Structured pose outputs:
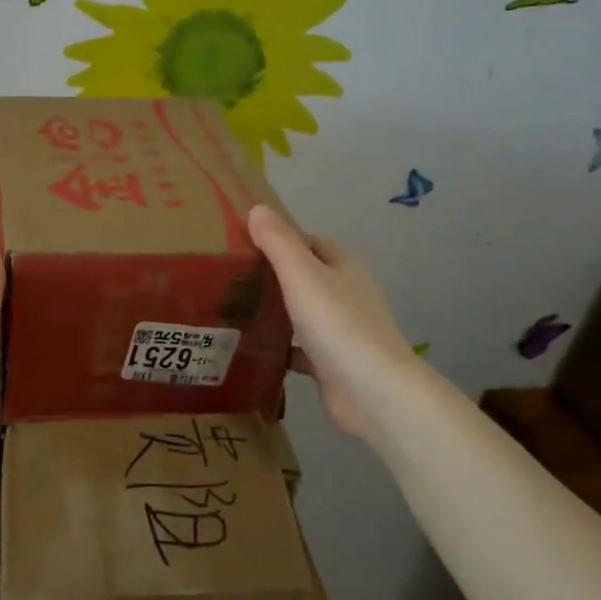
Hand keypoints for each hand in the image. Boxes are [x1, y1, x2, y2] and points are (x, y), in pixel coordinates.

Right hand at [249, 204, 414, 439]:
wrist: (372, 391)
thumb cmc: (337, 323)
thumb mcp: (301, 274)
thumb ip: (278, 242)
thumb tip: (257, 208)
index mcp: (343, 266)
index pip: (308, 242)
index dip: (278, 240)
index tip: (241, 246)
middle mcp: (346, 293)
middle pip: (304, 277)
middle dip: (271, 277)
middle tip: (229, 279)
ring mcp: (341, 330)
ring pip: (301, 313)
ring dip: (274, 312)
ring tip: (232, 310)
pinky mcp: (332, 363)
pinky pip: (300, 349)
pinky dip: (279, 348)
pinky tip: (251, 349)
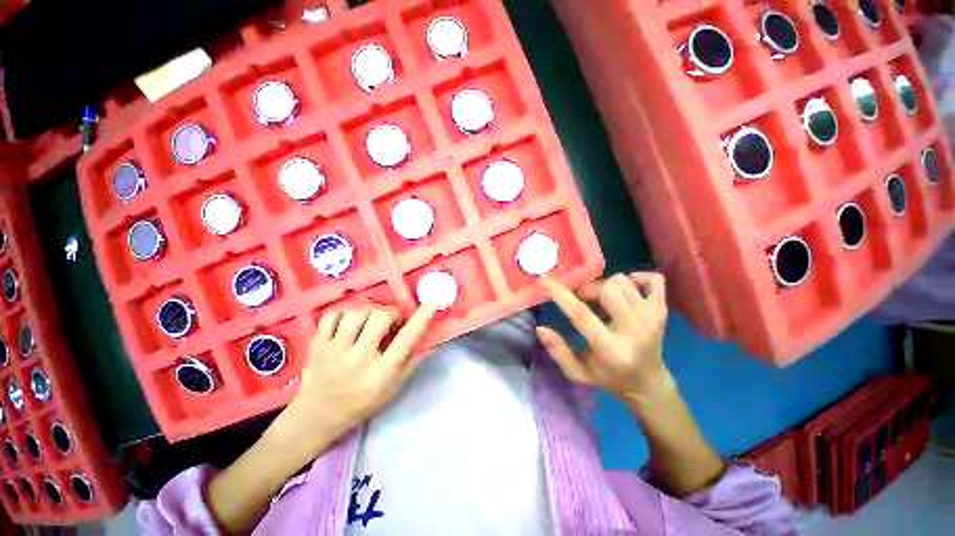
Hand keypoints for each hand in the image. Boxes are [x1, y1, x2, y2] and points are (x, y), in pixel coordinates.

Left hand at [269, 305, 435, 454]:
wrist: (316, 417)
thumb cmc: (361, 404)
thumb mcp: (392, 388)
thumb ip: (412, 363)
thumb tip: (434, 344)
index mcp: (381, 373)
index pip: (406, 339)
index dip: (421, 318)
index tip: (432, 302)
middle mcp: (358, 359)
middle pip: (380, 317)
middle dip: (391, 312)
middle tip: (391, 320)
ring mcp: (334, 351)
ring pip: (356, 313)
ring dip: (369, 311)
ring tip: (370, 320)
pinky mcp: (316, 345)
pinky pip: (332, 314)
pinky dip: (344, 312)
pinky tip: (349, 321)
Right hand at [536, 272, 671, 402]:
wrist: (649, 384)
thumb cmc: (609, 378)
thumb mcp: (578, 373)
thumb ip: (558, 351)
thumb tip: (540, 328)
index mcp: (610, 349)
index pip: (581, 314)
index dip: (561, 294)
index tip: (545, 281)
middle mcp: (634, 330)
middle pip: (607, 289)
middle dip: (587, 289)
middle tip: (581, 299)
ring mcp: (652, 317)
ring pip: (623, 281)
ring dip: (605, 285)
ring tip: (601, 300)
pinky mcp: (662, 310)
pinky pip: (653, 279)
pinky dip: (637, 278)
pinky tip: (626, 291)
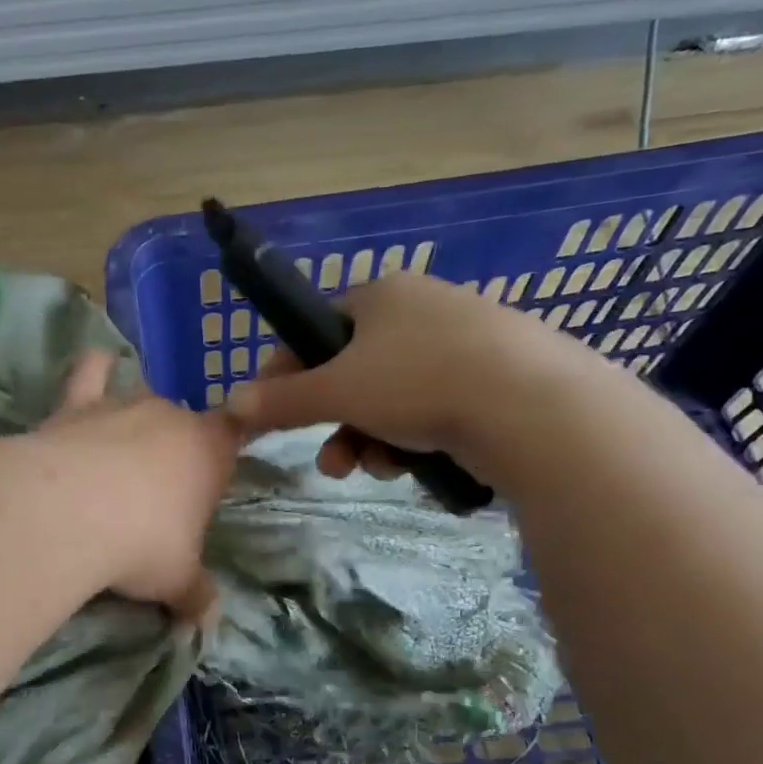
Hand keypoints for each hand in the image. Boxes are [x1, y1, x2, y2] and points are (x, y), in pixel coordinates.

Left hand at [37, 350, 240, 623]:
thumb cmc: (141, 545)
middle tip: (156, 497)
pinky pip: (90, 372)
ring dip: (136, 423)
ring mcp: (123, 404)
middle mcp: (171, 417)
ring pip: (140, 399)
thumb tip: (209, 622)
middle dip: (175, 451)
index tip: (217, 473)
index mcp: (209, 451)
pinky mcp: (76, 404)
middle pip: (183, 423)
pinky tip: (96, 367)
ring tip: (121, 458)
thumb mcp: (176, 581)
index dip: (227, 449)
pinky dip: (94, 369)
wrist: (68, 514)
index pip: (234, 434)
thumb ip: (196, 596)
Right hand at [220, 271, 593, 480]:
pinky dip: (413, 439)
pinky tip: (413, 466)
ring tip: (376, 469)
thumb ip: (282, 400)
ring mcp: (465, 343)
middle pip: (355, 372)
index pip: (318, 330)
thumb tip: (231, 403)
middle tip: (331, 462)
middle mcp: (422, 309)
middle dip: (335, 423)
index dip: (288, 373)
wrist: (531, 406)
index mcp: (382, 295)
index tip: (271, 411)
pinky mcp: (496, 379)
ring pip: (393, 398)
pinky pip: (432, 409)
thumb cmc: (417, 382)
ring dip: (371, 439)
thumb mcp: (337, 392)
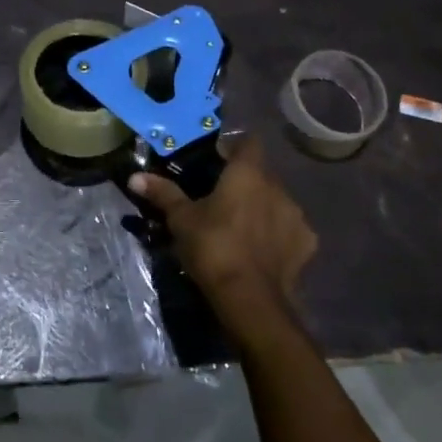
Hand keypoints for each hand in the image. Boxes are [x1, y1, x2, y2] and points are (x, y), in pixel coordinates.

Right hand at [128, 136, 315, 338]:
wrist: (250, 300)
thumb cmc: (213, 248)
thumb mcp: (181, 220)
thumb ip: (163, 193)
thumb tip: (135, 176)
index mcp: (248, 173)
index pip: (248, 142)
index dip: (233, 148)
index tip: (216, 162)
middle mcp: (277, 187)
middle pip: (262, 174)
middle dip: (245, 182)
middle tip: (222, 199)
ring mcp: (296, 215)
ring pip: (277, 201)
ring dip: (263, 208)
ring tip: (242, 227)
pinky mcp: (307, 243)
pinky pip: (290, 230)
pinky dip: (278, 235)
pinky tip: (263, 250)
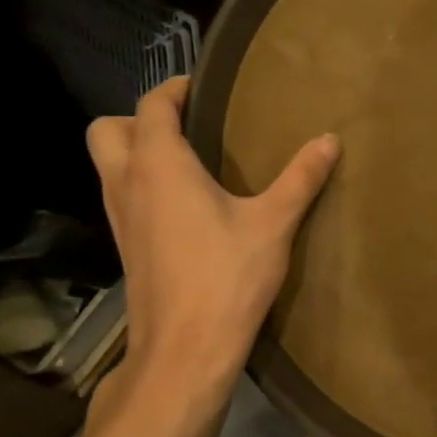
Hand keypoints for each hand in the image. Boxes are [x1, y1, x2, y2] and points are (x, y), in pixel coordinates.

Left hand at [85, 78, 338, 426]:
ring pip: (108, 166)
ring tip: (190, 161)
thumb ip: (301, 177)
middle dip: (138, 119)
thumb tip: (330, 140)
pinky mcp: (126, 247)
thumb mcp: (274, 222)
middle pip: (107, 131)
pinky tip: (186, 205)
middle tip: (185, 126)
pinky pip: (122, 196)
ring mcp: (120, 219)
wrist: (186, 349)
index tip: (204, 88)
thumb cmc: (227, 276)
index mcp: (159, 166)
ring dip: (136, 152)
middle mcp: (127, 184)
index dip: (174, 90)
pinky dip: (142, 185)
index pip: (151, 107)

Required work. Copy every line where the word "Left" is present in the entries above.

Exercise output.
Left hand at [269, 305, 435, 454]:
Left hand at [37, 350, 240, 623]:
Left hand at [85, 78, 338, 426]:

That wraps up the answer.